This will obviously vary for everyone as you’ll all have different savings, investments and goals. I’m ignoring Lifetime ISAs here, though they are worth considering in the mix if you are hoping to buy a first home.

It’s worth just remembering that for most people to save or invest £20,000 in a year is quite unlikely. So you’ll probably have enough of your annual allowance to pay into a mix of different ISAs.

If you’ve got investments

If you are an investor, then there’s a chance you’re going to pay more tax over time as your profits grow when that’s outside an ISA.

For new money, it makes sense to put it into a stocks and shares ISA rather than a General Investment Account (GIA) – assuming you aren’t already doing this.

When it comes to existing money saved in a UK GIA you might want to transfer those stocks and shares into an ISA via something called ‘Bed and ISA’. The idea is that you sell your shares, and buy them again in an ISA at the same time. However, there could be fees and the value could change while this is happening.

You’ll pay tax on gains outside of the capital gains tax allowance when you do this, so if you have substantial amounts invested, only move over as much as fits within that – though of course you’ll also be restricted to £20,000 each financial year.

If you’re worried about your Personal Savings Allowance

For those earning less than £50,270 a year with a few hundred or a few thousand in savings, even putting them in the highest paying accounts are unlikely to go past their PSA.

However, at the moment Cash ISAs are offering some of the top rates on the market – so we’d suggest putting your money there first to take advantage of the rates.

On top of this, an ISA is also definitely worth considering in the following circumstances:

  • if you are a higher or additional rate taxpayer
  • if you have large sums earning decent interest rates
  • if you have a long-term fixed account paying interest at the end

If you exceed your ISA allowance and PSA, you can also use Premium Bonds, which offer tax-free prizes.

And if you’re a low earners also get access to the Starting Rate of Savings.

ISA best buys

3 thoughts on “Do you need an ISA in 2025?
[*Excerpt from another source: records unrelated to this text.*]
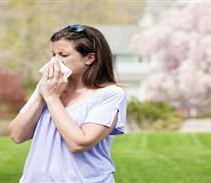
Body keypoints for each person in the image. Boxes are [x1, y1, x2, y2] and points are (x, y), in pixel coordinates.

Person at [8, 24, 127, 183]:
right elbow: (17, 135)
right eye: (53, 54)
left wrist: (52, 99)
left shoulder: (109, 95)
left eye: (63, 55)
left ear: (89, 58)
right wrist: (41, 96)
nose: (55, 61)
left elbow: (79, 143)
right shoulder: (48, 87)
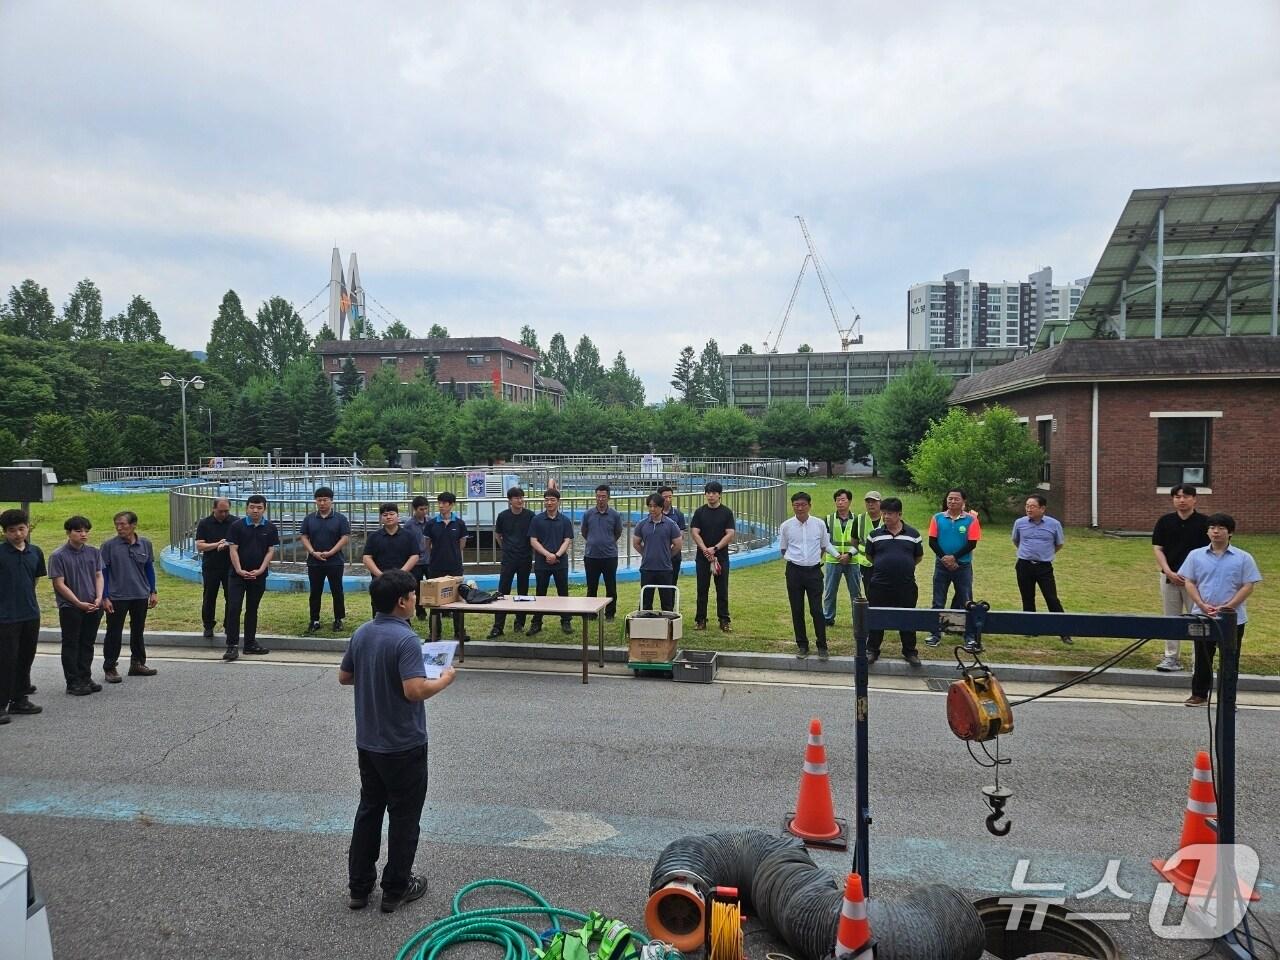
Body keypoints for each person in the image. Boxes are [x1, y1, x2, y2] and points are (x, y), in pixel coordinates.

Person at [339, 568, 456, 913]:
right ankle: (396, 887)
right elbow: (414, 690)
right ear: (402, 601)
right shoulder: (406, 640)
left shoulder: (362, 633)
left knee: (369, 810)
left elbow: (345, 676)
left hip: (369, 742)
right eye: (414, 595)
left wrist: (377, 671)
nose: (416, 600)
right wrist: (445, 679)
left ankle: (359, 887)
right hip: (403, 744)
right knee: (404, 816)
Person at [1179, 513, 1263, 707]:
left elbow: (1248, 585)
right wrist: (1200, 604)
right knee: (1202, 657)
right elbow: (1189, 581)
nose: (1216, 532)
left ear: (1230, 532)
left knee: (1230, 659)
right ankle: (1199, 694)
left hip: (1233, 618)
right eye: (1212, 528)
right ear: (1207, 531)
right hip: (1203, 616)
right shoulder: (1195, 555)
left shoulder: (1243, 557)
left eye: (1221, 528)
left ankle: (1228, 699)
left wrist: (1229, 606)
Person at [1151, 483, 1211, 673]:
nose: (1181, 500)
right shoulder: (1165, 521)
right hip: (1170, 577)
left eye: (1186, 496)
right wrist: (1168, 571)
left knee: (1197, 619)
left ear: (1194, 499)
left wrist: (1192, 576)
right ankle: (1171, 657)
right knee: (1171, 618)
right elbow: (1158, 548)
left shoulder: (1205, 523)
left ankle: (1198, 662)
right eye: (1177, 497)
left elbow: (1209, 552)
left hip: (1195, 581)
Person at [778, 491, 840, 660]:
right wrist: (796, 560)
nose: (799, 508)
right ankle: (802, 645)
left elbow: (825, 545)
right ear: (792, 507)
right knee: (797, 609)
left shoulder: (819, 524)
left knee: (817, 610)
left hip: (813, 572)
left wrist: (838, 556)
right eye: (796, 505)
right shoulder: (786, 526)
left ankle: (822, 646)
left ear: (809, 506)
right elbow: (783, 549)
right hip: (794, 572)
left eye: (803, 505)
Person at [864, 497, 924, 667]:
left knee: (907, 618)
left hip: (905, 585)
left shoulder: (913, 535)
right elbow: (870, 556)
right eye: (884, 513)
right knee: (876, 617)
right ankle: (872, 650)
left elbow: (918, 557)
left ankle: (910, 651)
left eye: (889, 513)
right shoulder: (874, 535)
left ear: (900, 514)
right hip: (879, 585)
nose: (885, 517)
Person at [48, 516, 105, 696]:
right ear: (69, 532)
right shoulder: (58, 556)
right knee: (71, 643)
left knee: (87, 643)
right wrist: (78, 603)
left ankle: (85, 676)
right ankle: (72, 681)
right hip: (70, 607)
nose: (83, 534)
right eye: (78, 531)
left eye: (86, 531)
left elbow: (99, 575)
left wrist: (99, 598)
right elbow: (59, 583)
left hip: (93, 604)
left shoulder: (94, 552)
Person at [100, 510, 158, 682]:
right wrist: (105, 596)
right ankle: (110, 667)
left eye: (123, 524)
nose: (119, 528)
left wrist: (153, 591)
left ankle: (138, 663)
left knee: (138, 630)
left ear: (133, 525)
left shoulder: (145, 544)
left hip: (140, 593)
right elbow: (103, 572)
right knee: (114, 632)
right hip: (117, 596)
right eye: (116, 524)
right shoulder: (109, 546)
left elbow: (149, 568)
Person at [1, 508, 45, 722]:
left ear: (27, 528)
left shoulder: (35, 552)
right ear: (4, 533)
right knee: (6, 661)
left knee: (25, 658)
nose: (18, 534)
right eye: (12, 530)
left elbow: (34, 581)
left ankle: (19, 699)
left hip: (30, 614)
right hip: (5, 617)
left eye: (21, 529)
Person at [224, 494, 280, 662]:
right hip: (237, 576)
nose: (255, 510)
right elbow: (233, 549)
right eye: (252, 507)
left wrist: (261, 569)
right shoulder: (237, 526)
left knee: (252, 609)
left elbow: (271, 550)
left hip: (258, 575)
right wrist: (239, 570)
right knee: (234, 608)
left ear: (264, 509)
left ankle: (249, 643)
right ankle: (232, 645)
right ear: (246, 508)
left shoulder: (270, 528)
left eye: (259, 508)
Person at [925, 489, 982, 647]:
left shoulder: (971, 520)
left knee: (966, 601)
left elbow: (972, 543)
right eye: (950, 499)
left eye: (956, 499)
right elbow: (932, 541)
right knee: (938, 601)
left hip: (962, 566)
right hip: (941, 566)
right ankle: (935, 634)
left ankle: (969, 636)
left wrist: (954, 557)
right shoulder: (937, 518)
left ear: (963, 501)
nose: (952, 501)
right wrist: (945, 558)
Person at [1011, 494, 1070, 644]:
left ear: (1042, 508)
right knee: (1027, 597)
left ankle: (1064, 631)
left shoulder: (1054, 524)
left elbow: (1059, 544)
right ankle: (1031, 629)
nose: (1028, 509)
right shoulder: (1020, 523)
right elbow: (1016, 540)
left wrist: (1044, 555)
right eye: (1027, 506)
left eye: (1032, 506)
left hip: (1044, 567)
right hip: (1024, 565)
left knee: (1051, 598)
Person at [301, 487, 352, 633]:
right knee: (315, 591)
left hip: (335, 560)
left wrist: (331, 552)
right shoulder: (310, 518)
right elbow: (304, 536)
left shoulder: (340, 518)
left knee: (337, 590)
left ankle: (338, 619)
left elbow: (345, 537)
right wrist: (312, 552)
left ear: (331, 501)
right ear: (315, 501)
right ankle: (314, 619)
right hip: (314, 561)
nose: (322, 503)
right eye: (319, 500)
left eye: (325, 500)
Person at [364, 503, 426, 620]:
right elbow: (367, 557)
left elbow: (414, 556)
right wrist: (381, 575)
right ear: (381, 517)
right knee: (379, 611)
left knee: (403, 609)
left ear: (398, 516)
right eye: (385, 514)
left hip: (402, 581)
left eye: (392, 514)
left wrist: (400, 574)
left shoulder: (408, 535)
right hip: (380, 581)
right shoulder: (374, 536)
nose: (388, 517)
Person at [528, 489, 575, 635]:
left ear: (558, 502)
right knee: (540, 593)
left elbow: (567, 540)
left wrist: (557, 555)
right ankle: (536, 623)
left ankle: (566, 621)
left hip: (560, 562)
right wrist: (548, 554)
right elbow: (533, 540)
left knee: (563, 592)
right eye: (547, 499)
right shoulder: (537, 519)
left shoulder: (565, 520)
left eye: (552, 500)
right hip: (542, 562)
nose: (549, 502)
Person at [690, 481, 736, 632]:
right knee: (702, 589)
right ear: (705, 494)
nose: (711, 495)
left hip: (721, 557)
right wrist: (705, 550)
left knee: (722, 590)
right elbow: (694, 532)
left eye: (714, 493)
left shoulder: (727, 513)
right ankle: (700, 620)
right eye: (708, 493)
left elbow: (730, 533)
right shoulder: (699, 512)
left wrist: (715, 548)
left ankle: (724, 620)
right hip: (702, 557)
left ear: (719, 495)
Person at [423, 493, 468, 641]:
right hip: (436, 566)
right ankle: (435, 632)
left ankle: (459, 631)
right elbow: (427, 544)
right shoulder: (431, 524)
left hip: (455, 566)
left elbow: (462, 544)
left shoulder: (459, 523)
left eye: (445, 503)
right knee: (434, 601)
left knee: (458, 599)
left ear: (451, 504)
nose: (441, 506)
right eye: (439, 503)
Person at [491, 487, 533, 638]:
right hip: (508, 559)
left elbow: (533, 536)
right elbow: (498, 535)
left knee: (523, 591)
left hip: (525, 558)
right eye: (516, 498)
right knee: (502, 591)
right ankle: (498, 626)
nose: (520, 500)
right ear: (509, 500)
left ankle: (520, 623)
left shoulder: (530, 515)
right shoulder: (503, 516)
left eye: (522, 497)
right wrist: (506, 548)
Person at [821, 489, 866, 628]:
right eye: (837, 500)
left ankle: (857, 619)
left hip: (852, 560)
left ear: (850, 501)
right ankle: (828, 617)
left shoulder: (858, 519)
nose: (840, 503)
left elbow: (859, 540)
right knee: (829, 591)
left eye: (843, 500)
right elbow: (825, 541)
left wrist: (849, 555)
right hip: (833, 560)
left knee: (855, 592)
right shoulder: (828, 519)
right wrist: (837, 555)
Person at [195, 498, 236, 639]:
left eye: (226, 511)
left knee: (231, 597)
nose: (224, 514)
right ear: (213, 509)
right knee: (209, 597)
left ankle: (229, 625)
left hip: (230, 566)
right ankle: (208, 625)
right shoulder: (205, 523)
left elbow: (239, 542)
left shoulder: (235, 522)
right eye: (220, 511)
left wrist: (227, 544)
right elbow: (200, 546)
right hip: (211, 566)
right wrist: (216, 544)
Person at [633, 493, 683, 612]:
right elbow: (636, 543)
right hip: (647, 568)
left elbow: (678, 545)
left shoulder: (671, 525)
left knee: (667, 603)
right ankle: (644, 625)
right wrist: (646, 554)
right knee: (645, 602)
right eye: (650, 506)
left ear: (661, 507)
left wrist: (666, 556)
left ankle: (668, 627)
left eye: (655, 506)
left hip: (665, 569)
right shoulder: (642, 524)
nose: (652, 509)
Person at [580, 484, 623, 623]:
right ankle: (592, 613)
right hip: (591, 556)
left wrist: (607, 542)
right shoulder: (588, 514)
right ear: (595, 497)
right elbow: (584, 532)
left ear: (608, 497)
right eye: (598, 496)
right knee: (591, 587)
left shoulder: (615, 515)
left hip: (609, 556)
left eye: (603, 496)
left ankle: (610, 613)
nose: (600, 499)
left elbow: (618, 532)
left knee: (611, 587)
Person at [406, 496, 433, 621]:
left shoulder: (431, 522)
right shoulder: (409, 525)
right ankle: (420, 611)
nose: (424, 512)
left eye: (426, 509)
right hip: (416, 561)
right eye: (421, 509)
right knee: (416, 587)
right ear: (415, 509)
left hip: (430, 559)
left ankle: (439, 609)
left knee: (434, 585)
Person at [658, 485, 687, 584]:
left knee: (672, 583)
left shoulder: (679, 515)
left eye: (670, 496)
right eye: (665, 497)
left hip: (674, 555)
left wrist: (672, 547)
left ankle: (671, 599)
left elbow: (681, 534)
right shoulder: (654, 514)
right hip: (658, 555)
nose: (668, 499)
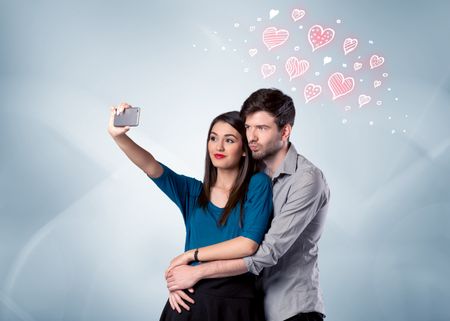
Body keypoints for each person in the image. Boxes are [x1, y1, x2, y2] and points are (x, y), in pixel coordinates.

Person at [165, 88, 331, 321]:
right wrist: (180, 281)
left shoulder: (306, 179)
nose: (251, 136)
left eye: (261, 128)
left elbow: (266, 253)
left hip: (290, 309)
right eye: (248, 127)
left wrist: (196, 269)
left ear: (285, 131)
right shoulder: (252, 174)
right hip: (250, 307)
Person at [108, 104, 273, 321]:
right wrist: (118, 137)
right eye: (213, 138)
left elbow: (248, 244)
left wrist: (190, 256)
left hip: (237, 306)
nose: (219, 146)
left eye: (229, 140)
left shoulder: (258, 184)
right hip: (189, 304)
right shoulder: (193, 192)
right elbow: (150, 165)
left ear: (244, 150)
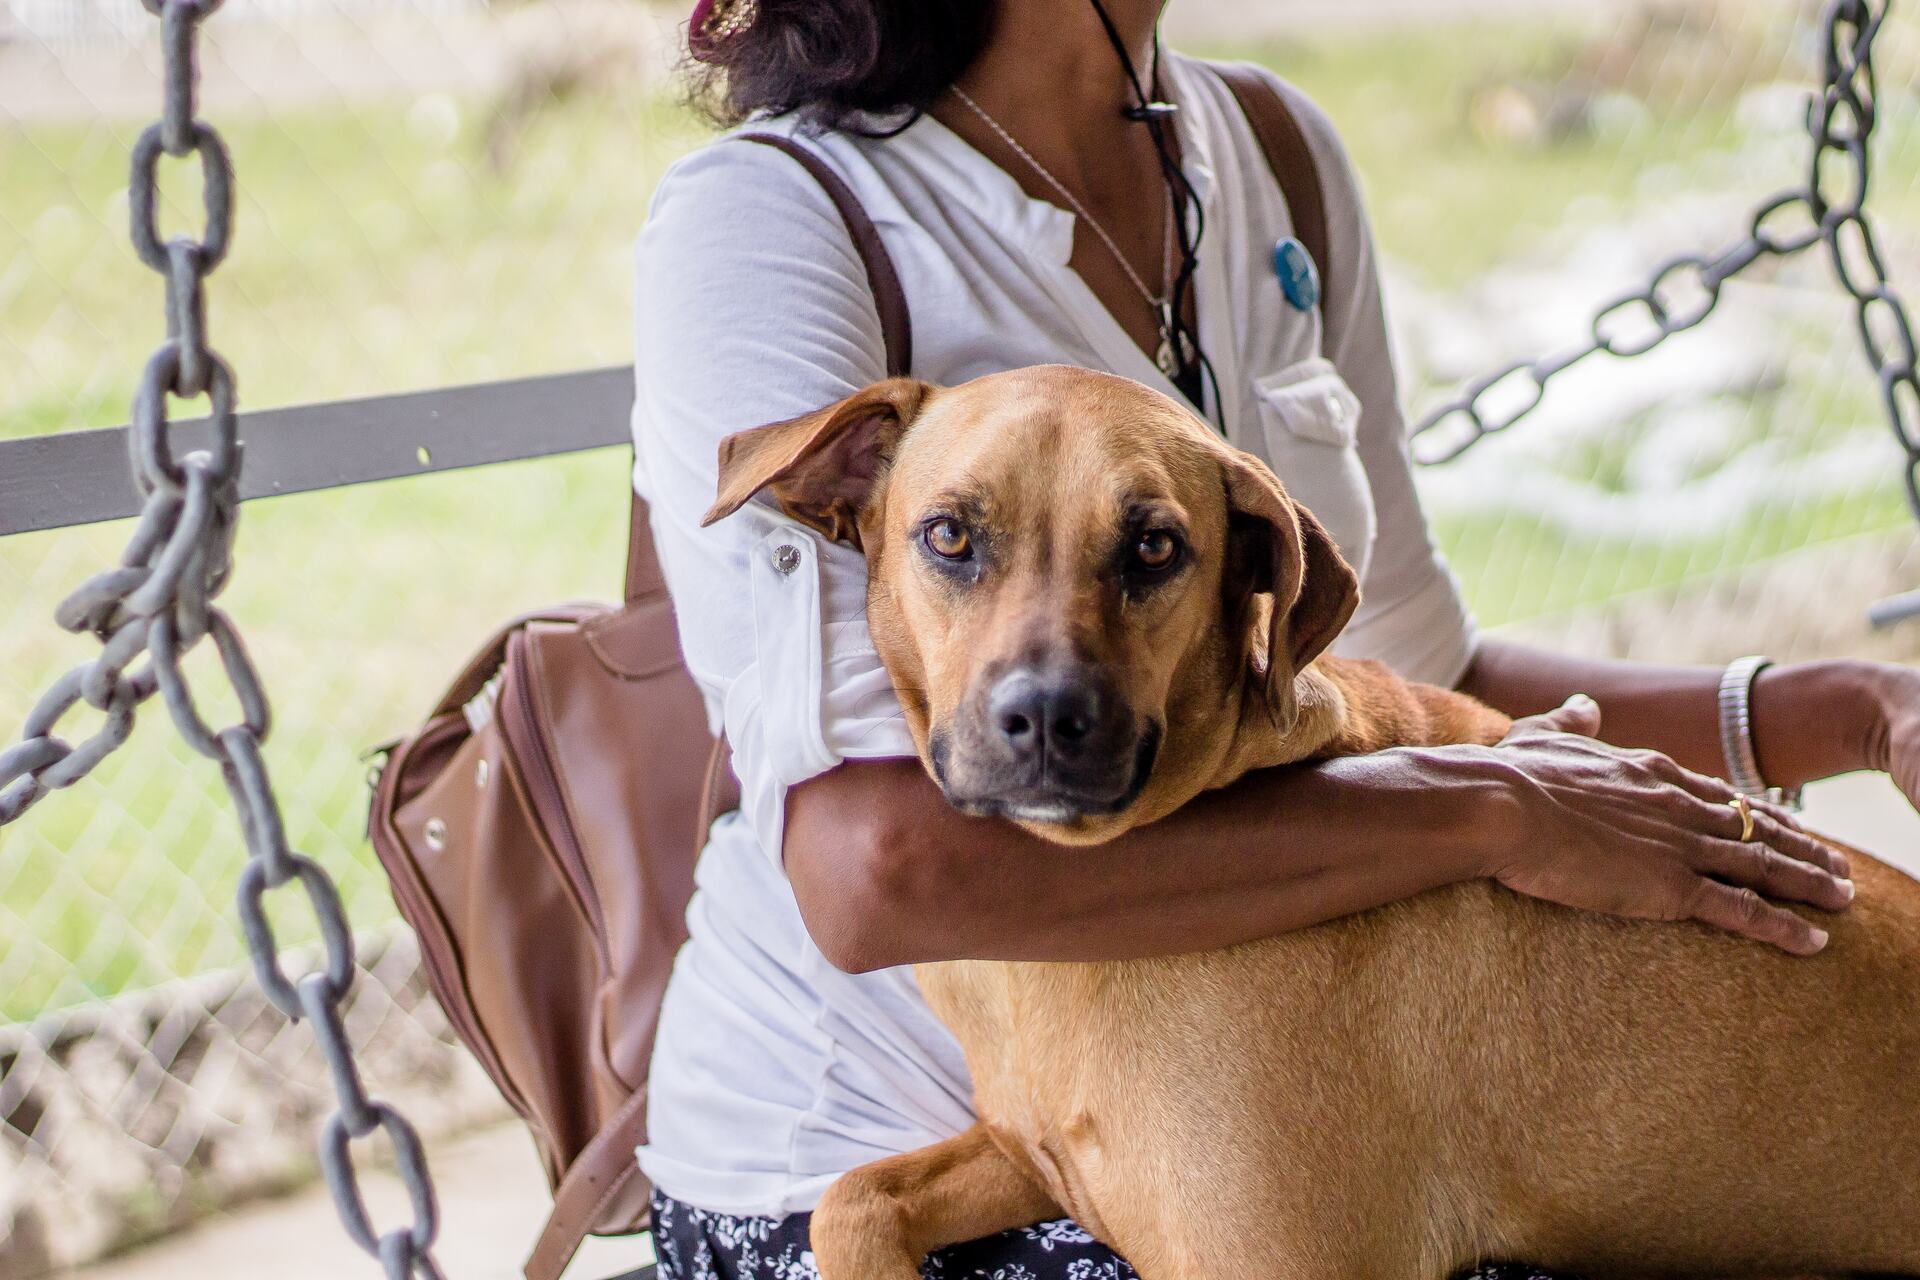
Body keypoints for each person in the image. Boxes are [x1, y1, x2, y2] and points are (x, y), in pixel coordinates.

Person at [629, 2, 1915, 1276]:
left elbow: (1420, 680)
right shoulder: (777, 214)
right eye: (966, 545)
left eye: (1143, 553)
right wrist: (1490, 814)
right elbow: (876, 871)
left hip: (1286, 1070)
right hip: (853, 1132)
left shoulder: (1272, 149)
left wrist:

  1. ISAs are almost never tax free!
    Most people will fund them from taxed earnings and would be far better off paying into a pension.
    For example, a higher rate tax payer invests £100 in a pension and £100 is invested. But take that as salary and after tax and NI would only receive £58. So the ISA would have to grow over 70% just to get back to the £100 you started with!

  2. A little know factor for lower earners/income people with larger sums earning interest is the Starting rate for savings. Correct me if I’m wrong, but you can use your personal tax allowance against savings. Then beyond your personal allowance you get another 5k starting rate savings and your personal saving allowance on top if you qualify.

    Effectively if you are a basic rate tax payer with a personal allowance of £12570 and hypothetically earnt £12570 in earning/wages you could earn an additional 5K interest on saving in a tax year and pay no tax. Also, you could earn another 1K personal savings allowance, tax free.

    https://www.gov.uk/apply-tax-free-interest-on-savings

    1. Absolutely correct Andrew.
      I am amazed this is rarely mentioned.